• 抜粋
───

トイレトレーニング開始のタイミングは2〜3歳頃で、
- 1人で歩けること
- お話がある程度理解できること
- おしっこの間隔が2〜3時間空いていること
が目安となります。トイレトレーニングを始めることが発達の目安となります。
開始のための順序は
- イメージ作り(絵本や動画でトイレの存在を説明する)
- 体験(トイレやオマルに座らせてみる)
- トレーニングパンツを履いてみる
になります。
それでも昼間のおむつが取れるまでの期間は、50%が3か月以内に取れる子もいますが、30%以上は半年以上かかるので、あまり焦らず見てあげましょう。
5歳児健診
5歳児健診で診察する内容
幼児期において幼児の言語の理解能力や社会性が高まり、発達障害が認知される時期であり、保険、医療、福祉における対応の有無が、その後の成長・発達に影響を及ぼす時期である5歳児に対して健康調査を行い、子どもの特性を早期に発見し、特性に合わせた適切な支援を行うとともに、生活習慣、その他育児に関する指導を行い、幼児の健康の保持及び増進を図ること」を目的としています。

───

• 提供データ
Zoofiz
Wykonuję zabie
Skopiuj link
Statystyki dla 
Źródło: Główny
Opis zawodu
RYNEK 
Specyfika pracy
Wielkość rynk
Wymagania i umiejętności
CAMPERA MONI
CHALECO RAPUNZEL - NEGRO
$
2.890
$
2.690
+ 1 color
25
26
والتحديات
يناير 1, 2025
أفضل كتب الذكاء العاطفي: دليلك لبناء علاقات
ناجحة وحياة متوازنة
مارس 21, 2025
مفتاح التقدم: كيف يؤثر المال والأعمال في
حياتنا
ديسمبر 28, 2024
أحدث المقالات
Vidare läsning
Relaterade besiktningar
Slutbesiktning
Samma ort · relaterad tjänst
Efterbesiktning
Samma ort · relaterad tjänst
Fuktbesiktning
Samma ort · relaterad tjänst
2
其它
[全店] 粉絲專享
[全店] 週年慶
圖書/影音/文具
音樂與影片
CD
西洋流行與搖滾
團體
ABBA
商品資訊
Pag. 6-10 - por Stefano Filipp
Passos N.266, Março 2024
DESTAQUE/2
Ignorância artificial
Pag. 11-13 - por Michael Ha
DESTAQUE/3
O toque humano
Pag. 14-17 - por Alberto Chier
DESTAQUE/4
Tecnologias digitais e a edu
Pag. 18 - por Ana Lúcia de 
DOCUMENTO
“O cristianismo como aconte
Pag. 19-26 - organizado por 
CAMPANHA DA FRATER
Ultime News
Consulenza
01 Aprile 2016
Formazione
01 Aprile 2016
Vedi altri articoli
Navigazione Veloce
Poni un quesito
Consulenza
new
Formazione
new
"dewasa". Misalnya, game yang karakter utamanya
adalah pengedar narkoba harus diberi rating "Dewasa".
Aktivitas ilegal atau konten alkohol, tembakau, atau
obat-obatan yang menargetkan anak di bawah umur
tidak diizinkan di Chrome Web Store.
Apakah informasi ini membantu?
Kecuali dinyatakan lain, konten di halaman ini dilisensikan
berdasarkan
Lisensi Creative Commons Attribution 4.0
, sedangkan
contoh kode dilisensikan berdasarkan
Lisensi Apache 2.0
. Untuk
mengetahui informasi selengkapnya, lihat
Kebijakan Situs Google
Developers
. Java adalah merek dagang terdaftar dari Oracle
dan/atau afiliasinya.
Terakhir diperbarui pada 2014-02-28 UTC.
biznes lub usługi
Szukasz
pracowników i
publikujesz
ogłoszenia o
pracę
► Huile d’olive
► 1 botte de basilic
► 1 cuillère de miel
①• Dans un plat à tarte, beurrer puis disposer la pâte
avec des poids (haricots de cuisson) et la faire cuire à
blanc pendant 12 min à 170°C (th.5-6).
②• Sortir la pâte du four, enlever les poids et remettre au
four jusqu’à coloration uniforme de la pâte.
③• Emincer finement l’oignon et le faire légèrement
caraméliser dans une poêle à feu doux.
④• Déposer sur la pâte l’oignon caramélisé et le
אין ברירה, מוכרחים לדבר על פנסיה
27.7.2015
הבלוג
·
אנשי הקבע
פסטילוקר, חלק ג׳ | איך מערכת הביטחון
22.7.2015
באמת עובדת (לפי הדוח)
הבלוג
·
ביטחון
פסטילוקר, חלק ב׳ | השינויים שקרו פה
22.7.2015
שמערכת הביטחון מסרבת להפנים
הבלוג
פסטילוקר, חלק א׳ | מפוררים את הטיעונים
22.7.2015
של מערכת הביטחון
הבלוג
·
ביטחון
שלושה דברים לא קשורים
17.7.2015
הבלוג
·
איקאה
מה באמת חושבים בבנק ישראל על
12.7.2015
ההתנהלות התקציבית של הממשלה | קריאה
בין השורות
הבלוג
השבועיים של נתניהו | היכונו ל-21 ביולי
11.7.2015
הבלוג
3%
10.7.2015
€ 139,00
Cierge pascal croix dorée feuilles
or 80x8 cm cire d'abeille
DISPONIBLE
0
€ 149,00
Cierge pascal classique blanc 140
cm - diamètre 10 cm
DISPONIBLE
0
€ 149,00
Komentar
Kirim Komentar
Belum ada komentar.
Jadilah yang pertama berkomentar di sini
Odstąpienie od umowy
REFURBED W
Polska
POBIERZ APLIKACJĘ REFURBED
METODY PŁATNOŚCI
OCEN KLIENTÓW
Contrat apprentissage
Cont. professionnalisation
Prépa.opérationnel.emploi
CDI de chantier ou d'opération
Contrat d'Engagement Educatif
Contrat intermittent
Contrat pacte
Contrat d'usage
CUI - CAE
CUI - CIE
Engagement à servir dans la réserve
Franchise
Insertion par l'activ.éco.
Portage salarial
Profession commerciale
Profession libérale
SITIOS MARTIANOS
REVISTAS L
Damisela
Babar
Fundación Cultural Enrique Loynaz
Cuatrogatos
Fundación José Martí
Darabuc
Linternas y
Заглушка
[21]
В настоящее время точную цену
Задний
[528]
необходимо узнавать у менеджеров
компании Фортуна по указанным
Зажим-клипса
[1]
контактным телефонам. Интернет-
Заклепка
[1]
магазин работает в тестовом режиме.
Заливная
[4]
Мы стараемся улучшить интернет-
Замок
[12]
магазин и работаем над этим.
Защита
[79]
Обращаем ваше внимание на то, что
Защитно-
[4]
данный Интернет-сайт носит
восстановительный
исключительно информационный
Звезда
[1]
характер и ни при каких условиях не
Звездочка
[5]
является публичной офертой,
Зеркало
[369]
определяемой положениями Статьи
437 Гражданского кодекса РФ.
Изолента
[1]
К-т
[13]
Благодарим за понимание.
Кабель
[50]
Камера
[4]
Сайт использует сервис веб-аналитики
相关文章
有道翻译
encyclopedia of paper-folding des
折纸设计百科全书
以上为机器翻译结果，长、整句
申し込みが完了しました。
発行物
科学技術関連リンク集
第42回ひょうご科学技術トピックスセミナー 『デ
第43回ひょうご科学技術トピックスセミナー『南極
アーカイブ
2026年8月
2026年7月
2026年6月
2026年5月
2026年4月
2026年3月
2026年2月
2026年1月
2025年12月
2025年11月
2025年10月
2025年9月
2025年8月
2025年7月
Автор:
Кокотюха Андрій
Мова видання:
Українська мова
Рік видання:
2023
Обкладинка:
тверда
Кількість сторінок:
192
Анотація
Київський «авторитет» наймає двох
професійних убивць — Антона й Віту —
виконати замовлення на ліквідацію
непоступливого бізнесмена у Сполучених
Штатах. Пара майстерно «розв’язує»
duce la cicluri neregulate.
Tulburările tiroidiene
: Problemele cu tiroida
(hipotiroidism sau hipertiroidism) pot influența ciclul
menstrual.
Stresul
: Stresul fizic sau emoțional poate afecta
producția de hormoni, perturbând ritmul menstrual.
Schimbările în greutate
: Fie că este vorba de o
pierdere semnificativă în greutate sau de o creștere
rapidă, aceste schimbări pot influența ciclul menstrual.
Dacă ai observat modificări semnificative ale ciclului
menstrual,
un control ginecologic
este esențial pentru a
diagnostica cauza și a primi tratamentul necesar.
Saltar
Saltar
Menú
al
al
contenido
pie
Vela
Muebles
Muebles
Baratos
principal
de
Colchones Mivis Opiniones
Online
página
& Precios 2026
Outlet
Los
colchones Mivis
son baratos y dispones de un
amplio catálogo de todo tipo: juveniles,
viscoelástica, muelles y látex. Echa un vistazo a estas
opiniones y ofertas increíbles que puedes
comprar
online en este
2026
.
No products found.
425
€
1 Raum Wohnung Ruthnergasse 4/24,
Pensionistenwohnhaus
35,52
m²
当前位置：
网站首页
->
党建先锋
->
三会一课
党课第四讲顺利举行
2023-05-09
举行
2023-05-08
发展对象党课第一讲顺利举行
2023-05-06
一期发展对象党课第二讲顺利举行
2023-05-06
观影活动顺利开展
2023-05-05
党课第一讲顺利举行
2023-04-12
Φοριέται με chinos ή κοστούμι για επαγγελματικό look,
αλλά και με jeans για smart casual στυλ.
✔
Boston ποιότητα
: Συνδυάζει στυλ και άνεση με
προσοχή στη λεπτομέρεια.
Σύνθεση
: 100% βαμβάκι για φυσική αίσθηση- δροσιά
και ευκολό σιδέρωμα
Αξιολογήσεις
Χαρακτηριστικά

───

• 課題の目標
トイレトレーニングと5歳児健診を扱った抜粋を、最後の文の後から書き継いでください。

• 課題への解答
3歳児健診でも「ちょっと気になる子」として
- 言葉がちょっと遅い
- こだわりが強い
- 会話が成り立ちにくい
- 1人遊びが多い
- 落ち着きにくい
などの所見があれば注意して経過を見たり療育など環境の配備が行われますが、5歳ごろに集団における立ち振る舞いで苦労するお子さんがいます。その子が気づかれずに過ごすと学習や集団行動(学校での生活)につまずき、問題行動や不登校の原因となる場合があり5歳児健診を推奨されております。
5歳児検診は、情緒、社会性の発達状況や育児環境の課題などに対する気づきの場としての役割があり、他職種によるこども・家族の状況に応じた支援を開始し、就学に向けて必要な準備を目指しており現在、実施体制の整備を行っております。